#### [To do]
Reproduce the lines below word for word, leaving out the pictures.

━━━━━━━━━━━━━━━━

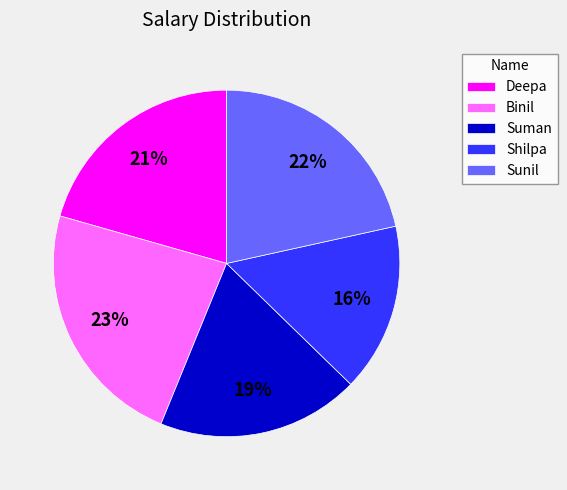

To the nearest percent, what portion does Shilpa represent?

16%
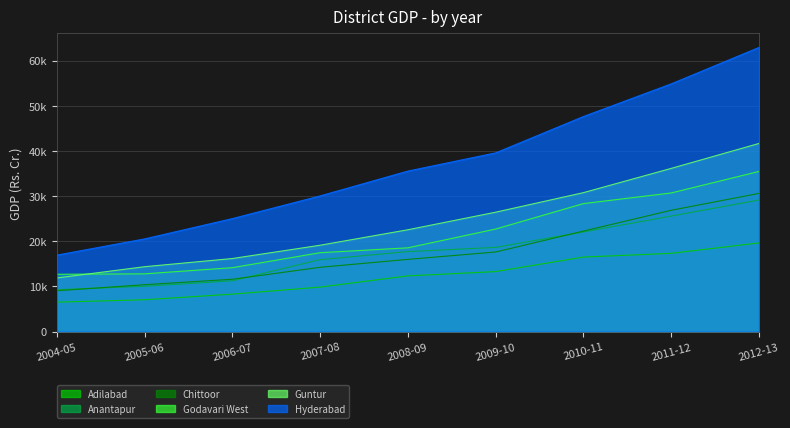

True or false: Anantapur and Hyderabad cross at least once.

False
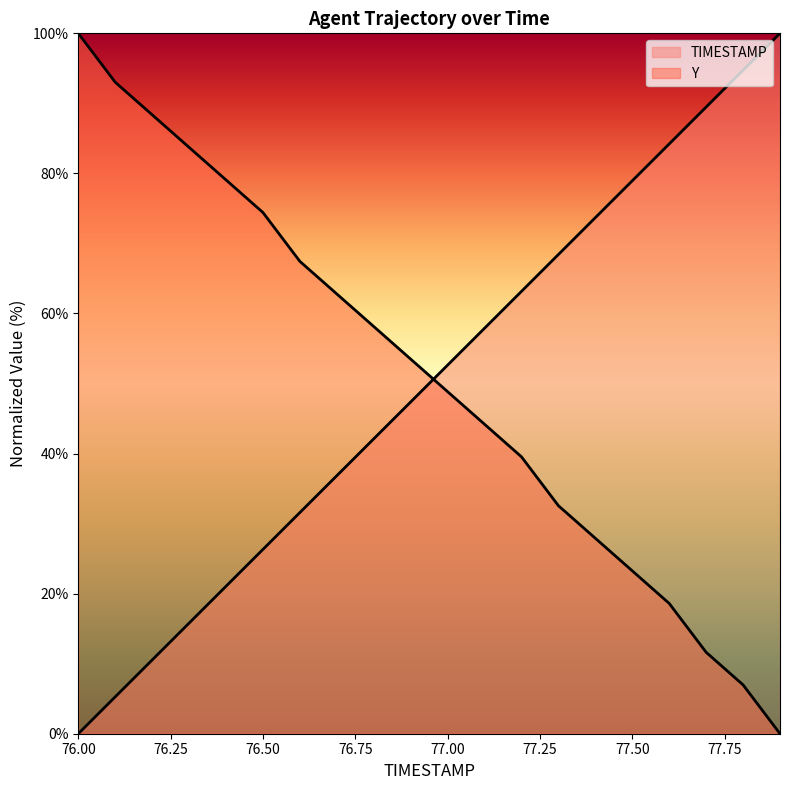

What is the label of the 18th point from the left?

77.7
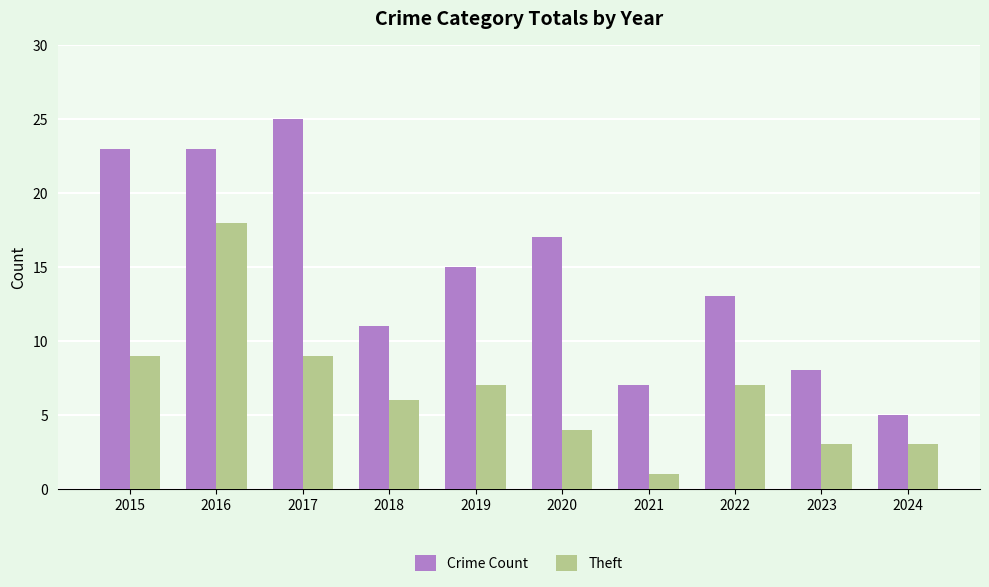

Rank the series by their average value, from highest to lowest.

Crime Count, Theft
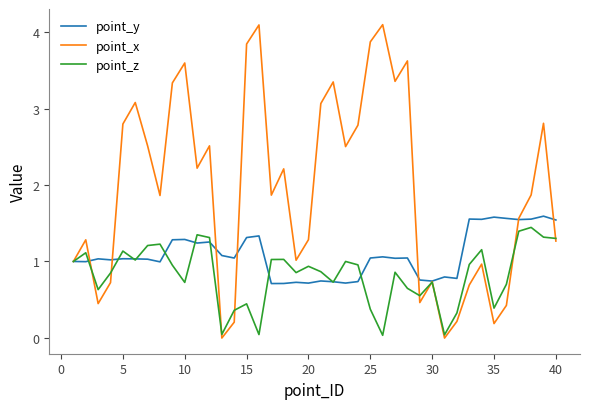

What is the lowest value of the point_y series?

0.7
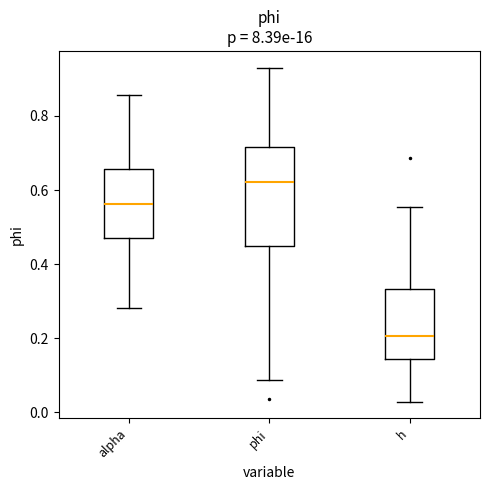

Comparing the boxes themselves (not the whiskers), which one is the tallest?

phi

━━━━━━━━━━━━━━━━

#### [Answer to this task]
To the nearest percent, what portion does Shilpa represent?

16%

True or false: Anantapur and Hyderabad cross at least once.

False

What is the label of the 18th point from the left?

77.7

Rank the series by their average value, from highest to lowest.

Crime Count, Theft

What is the lowest value of the point_y series?

0.7

Comparing the boxes themselves (not the whiskers), which one is the tallest?

phi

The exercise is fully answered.